» **YOUR ASSIGNMENT**
Throughout the records below, find each line holding "baseline" and copy it.

##### THE RECORDS #####

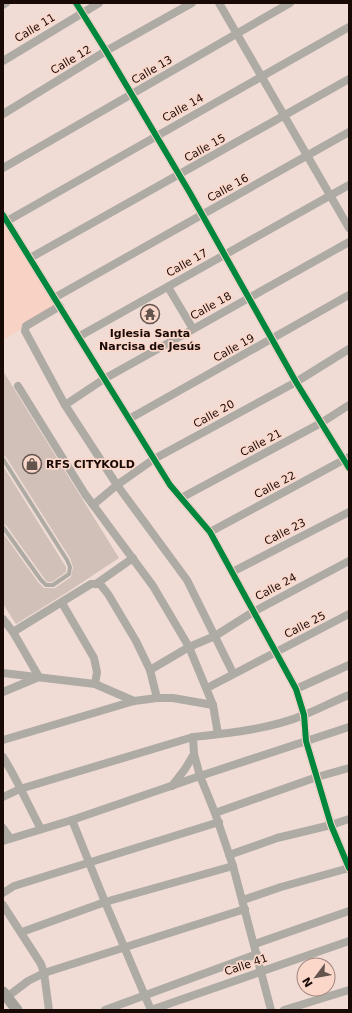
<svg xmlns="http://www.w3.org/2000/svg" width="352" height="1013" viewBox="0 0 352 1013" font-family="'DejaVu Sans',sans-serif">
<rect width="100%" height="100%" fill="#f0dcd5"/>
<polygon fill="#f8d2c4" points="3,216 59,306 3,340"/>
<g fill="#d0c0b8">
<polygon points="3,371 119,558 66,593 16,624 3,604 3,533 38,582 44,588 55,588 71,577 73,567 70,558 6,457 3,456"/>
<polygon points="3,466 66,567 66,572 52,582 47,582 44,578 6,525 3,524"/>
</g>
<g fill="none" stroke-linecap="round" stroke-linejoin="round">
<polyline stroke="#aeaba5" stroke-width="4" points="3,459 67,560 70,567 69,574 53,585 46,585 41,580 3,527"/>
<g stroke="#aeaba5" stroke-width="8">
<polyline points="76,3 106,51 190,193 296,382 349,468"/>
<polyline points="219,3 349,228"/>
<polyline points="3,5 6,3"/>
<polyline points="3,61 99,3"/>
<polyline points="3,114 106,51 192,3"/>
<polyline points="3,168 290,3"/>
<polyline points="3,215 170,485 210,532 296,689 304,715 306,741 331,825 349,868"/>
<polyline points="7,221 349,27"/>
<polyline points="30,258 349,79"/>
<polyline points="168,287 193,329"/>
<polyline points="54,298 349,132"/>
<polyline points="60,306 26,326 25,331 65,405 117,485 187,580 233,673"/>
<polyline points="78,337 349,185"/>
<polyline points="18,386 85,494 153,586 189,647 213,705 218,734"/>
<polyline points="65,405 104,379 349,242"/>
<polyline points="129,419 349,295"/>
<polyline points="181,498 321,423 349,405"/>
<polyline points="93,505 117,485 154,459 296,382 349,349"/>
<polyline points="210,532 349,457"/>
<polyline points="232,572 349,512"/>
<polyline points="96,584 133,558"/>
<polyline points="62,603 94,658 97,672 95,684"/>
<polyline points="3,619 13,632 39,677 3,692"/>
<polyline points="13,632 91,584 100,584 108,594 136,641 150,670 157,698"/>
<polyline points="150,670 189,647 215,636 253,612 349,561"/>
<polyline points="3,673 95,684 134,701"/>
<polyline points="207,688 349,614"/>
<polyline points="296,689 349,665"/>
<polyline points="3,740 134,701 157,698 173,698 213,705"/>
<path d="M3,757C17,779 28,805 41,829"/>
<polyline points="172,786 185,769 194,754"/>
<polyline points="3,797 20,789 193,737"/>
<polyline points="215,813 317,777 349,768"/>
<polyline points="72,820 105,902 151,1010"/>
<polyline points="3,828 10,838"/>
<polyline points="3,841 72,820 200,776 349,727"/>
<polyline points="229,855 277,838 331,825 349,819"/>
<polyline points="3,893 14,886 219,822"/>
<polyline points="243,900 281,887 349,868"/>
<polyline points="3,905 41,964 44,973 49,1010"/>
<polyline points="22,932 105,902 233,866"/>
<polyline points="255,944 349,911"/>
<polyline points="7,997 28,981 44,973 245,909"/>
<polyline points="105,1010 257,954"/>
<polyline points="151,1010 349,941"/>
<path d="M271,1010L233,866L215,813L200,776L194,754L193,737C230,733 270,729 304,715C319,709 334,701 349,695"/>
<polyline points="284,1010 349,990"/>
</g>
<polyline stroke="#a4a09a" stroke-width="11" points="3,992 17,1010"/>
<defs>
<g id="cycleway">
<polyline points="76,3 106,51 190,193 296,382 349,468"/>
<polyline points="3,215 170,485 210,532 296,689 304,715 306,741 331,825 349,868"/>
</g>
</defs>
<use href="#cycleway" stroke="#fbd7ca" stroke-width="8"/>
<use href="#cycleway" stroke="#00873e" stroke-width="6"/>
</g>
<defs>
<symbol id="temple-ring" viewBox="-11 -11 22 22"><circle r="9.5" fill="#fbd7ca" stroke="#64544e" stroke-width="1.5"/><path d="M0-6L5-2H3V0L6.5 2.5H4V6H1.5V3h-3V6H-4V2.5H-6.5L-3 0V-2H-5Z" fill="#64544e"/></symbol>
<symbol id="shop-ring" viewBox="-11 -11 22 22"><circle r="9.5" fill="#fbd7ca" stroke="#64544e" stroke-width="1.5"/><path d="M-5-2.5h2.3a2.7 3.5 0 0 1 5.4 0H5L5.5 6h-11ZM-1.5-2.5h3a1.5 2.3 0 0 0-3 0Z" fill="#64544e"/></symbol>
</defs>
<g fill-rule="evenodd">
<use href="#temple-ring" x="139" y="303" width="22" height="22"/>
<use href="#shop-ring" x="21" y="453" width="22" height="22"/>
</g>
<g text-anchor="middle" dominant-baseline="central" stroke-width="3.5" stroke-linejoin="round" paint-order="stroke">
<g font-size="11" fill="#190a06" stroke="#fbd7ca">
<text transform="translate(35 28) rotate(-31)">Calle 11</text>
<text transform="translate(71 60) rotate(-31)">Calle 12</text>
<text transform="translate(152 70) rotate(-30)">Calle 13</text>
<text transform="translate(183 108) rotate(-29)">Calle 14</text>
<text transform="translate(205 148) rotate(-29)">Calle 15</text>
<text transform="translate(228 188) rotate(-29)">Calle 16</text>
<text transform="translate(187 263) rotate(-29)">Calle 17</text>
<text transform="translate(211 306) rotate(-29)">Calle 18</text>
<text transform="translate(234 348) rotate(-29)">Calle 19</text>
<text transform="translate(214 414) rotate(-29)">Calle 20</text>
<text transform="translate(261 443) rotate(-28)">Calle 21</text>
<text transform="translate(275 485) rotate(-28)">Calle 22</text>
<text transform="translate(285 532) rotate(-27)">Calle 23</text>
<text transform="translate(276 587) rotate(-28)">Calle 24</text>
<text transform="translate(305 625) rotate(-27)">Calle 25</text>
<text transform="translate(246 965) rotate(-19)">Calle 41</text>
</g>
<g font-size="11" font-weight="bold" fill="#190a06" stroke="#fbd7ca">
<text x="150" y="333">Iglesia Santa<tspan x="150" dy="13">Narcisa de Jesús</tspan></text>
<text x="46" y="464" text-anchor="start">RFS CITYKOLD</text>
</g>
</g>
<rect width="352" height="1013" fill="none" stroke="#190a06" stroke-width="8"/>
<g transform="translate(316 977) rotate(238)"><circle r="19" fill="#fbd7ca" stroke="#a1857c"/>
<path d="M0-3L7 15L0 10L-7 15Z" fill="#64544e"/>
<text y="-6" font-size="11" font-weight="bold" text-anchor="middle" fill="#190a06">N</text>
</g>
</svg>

#####
##### THE RECORDS #####

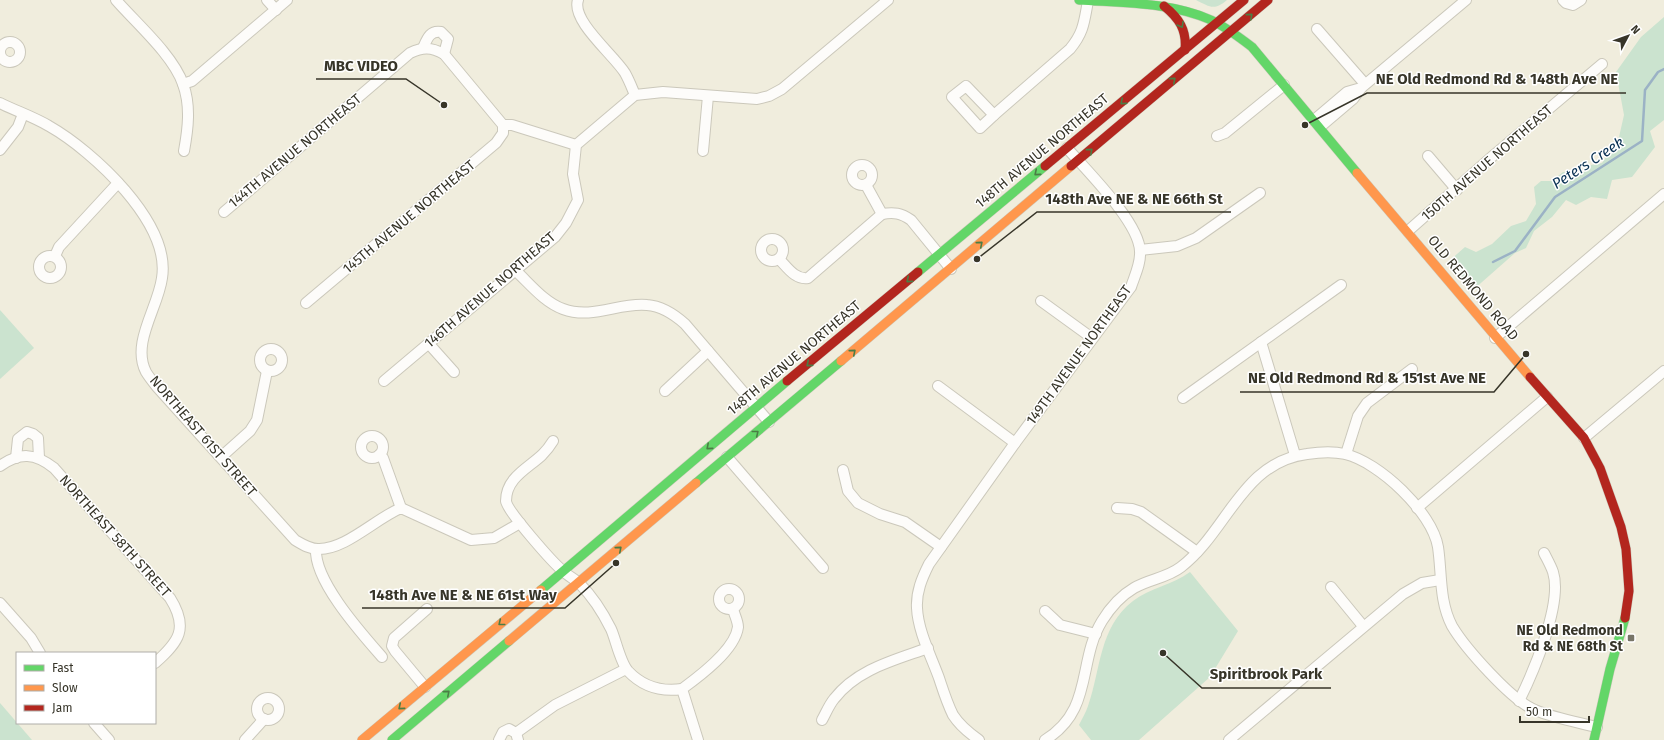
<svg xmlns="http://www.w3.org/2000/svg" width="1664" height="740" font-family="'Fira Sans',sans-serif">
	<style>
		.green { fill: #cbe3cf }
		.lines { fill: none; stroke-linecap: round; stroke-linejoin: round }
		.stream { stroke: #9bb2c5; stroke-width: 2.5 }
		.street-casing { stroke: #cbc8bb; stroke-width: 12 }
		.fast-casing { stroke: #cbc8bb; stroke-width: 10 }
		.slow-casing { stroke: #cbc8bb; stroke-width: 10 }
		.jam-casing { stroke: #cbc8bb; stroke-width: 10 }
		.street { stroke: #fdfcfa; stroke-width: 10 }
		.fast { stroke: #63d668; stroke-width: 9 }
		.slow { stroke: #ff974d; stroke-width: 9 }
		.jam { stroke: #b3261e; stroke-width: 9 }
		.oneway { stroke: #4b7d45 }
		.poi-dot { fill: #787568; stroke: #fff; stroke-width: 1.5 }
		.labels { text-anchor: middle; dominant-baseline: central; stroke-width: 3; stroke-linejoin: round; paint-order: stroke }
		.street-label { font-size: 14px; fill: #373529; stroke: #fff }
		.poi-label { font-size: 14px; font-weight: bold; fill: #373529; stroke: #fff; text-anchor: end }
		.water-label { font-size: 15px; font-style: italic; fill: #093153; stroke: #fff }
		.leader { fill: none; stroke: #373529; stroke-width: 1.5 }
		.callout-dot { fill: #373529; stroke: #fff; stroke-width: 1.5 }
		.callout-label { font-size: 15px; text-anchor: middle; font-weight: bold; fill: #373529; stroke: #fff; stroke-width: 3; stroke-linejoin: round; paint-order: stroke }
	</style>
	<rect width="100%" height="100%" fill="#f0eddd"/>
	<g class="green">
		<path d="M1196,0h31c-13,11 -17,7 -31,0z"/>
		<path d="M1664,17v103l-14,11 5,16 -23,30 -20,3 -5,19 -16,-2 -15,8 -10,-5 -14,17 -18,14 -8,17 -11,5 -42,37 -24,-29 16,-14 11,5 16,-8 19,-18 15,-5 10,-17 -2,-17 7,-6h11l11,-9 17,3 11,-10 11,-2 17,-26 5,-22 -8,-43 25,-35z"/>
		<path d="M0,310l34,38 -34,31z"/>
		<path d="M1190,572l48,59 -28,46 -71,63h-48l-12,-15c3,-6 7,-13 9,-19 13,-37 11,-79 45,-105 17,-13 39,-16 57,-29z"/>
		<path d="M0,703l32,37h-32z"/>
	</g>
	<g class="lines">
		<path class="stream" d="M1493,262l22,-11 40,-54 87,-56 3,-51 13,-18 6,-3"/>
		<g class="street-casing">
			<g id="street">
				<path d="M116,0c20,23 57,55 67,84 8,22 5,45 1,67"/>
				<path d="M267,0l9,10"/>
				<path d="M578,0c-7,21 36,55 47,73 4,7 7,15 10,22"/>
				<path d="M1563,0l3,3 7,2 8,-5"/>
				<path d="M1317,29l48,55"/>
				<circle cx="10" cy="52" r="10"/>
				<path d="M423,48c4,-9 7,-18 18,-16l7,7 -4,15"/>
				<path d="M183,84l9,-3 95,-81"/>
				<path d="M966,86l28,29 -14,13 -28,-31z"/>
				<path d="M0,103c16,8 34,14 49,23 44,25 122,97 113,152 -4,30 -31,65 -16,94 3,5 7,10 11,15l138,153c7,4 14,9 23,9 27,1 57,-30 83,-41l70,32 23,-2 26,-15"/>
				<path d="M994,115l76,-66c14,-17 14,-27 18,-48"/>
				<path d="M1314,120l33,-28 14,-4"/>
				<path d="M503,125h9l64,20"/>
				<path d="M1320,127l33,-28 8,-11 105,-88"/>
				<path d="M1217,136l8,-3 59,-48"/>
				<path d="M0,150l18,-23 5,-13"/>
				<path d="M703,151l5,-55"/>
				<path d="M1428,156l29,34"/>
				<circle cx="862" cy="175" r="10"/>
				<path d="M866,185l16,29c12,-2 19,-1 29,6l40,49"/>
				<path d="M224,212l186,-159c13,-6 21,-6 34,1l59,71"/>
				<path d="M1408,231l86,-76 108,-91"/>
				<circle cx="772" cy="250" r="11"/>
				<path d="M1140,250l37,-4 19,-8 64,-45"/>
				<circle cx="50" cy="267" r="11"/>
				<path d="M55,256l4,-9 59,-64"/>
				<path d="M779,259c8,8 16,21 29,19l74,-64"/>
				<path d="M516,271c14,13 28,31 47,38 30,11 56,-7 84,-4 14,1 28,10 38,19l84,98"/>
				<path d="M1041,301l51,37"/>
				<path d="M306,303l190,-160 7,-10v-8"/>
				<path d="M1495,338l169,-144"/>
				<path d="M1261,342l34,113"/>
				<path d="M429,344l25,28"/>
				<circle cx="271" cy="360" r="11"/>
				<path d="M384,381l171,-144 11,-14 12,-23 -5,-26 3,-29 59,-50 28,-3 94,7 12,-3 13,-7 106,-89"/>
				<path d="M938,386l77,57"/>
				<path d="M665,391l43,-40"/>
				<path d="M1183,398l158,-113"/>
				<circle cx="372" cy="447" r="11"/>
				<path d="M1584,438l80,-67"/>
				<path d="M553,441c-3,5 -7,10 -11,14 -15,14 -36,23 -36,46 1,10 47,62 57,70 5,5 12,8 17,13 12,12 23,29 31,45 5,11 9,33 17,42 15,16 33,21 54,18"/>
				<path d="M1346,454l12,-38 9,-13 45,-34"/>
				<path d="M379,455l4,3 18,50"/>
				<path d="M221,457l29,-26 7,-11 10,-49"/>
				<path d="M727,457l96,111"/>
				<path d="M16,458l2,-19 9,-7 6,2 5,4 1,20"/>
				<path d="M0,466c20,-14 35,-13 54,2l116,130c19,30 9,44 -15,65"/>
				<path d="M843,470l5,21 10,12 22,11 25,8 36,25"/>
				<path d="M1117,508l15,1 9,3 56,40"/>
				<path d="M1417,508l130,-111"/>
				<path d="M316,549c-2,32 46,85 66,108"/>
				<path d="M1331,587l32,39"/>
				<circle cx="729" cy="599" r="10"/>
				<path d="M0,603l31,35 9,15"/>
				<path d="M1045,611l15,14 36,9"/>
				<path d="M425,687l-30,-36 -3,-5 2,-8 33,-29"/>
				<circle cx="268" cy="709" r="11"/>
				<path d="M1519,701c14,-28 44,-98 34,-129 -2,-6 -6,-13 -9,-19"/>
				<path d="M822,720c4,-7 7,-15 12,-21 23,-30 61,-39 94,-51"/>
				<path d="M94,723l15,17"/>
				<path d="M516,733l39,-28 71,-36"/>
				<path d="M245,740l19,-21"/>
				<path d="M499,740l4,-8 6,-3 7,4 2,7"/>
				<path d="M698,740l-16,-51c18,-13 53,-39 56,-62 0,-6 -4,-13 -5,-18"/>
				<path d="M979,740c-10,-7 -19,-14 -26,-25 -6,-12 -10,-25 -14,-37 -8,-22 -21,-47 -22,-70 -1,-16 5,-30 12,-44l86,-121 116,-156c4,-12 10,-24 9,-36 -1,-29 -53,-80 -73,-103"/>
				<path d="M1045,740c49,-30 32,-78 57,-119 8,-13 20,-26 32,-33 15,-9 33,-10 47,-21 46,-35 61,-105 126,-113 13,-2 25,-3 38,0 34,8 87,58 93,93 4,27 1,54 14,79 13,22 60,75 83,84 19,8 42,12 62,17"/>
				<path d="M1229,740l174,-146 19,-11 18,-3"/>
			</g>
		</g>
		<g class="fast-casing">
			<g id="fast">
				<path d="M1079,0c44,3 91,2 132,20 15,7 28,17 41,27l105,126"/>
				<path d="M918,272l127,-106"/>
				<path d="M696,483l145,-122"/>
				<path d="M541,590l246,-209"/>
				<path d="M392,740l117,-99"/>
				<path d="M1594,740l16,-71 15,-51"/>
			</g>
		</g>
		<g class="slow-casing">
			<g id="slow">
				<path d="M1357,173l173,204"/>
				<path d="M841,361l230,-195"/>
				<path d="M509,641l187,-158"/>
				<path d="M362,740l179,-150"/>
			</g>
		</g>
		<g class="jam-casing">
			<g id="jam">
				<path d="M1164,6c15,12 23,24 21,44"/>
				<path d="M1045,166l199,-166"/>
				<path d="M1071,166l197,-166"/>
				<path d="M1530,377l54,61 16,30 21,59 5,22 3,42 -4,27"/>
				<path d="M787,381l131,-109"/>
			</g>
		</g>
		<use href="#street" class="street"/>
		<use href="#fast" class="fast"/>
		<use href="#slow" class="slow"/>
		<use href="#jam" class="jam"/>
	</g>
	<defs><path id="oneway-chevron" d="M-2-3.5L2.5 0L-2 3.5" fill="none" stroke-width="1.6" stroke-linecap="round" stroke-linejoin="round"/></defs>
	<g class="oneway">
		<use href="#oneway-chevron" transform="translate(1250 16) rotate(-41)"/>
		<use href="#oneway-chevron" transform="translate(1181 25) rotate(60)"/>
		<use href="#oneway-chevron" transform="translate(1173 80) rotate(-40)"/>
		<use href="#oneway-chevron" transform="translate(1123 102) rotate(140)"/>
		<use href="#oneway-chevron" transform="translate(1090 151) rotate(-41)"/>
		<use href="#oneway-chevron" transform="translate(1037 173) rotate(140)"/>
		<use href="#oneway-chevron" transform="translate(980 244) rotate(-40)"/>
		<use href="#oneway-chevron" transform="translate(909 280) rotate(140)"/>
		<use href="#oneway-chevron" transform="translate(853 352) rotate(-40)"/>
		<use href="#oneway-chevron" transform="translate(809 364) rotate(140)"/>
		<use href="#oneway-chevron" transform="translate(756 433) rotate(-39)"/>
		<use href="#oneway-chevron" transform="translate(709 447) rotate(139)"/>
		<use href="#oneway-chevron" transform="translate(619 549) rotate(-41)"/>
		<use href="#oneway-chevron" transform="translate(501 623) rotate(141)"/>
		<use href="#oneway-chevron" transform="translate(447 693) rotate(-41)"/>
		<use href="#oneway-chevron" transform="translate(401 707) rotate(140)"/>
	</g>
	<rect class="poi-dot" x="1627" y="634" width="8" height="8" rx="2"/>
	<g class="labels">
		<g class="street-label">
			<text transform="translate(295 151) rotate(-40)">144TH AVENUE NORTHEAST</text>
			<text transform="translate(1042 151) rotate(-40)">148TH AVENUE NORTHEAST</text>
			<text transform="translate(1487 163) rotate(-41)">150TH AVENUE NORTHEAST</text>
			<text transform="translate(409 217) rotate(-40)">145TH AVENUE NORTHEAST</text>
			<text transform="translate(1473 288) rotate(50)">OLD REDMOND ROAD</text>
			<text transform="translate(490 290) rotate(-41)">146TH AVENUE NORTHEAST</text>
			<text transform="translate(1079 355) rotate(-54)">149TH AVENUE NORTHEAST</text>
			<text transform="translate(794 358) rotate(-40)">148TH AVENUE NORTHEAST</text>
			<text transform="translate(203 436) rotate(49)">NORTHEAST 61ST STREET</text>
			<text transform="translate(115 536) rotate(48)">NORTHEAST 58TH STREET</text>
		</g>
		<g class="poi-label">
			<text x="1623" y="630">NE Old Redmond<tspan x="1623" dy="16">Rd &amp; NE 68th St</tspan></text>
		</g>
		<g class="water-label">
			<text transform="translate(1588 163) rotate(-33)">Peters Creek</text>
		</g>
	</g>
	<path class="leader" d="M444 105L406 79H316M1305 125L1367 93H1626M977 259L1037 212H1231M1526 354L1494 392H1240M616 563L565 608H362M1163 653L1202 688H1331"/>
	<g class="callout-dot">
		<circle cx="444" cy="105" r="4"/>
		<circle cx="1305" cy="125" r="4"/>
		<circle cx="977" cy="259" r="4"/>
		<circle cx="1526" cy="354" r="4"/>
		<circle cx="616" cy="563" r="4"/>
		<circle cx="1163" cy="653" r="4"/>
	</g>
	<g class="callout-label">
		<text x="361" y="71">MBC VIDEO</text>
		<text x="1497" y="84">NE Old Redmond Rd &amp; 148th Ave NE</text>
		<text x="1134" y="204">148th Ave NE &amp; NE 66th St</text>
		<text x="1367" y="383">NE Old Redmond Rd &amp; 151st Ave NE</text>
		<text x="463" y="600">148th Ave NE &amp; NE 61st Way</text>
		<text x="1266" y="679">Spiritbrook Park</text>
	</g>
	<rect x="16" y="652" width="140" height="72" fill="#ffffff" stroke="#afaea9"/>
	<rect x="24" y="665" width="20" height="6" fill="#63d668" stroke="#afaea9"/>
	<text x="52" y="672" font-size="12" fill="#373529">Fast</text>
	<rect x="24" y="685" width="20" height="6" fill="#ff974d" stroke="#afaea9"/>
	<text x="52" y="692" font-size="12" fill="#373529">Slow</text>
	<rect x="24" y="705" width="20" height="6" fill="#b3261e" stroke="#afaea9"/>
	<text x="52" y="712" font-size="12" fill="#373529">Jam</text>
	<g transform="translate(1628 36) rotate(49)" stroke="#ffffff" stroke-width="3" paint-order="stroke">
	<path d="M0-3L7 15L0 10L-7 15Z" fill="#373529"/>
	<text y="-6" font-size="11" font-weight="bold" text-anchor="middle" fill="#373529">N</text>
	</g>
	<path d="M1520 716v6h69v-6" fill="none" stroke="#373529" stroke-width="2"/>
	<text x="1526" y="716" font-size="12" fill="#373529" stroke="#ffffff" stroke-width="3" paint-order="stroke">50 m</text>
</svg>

#####

» **YOUR RESPONSE**
<g text-anchor="middle" dominant-baseline="central" stroke-width="3.5" stroke-linejoin="round" paint-order="stroke">
		.labels { text-anchor: middle; dominant-baseline: central; stroke-width: 3; stroke-linejoin: round; paint-order: stroke }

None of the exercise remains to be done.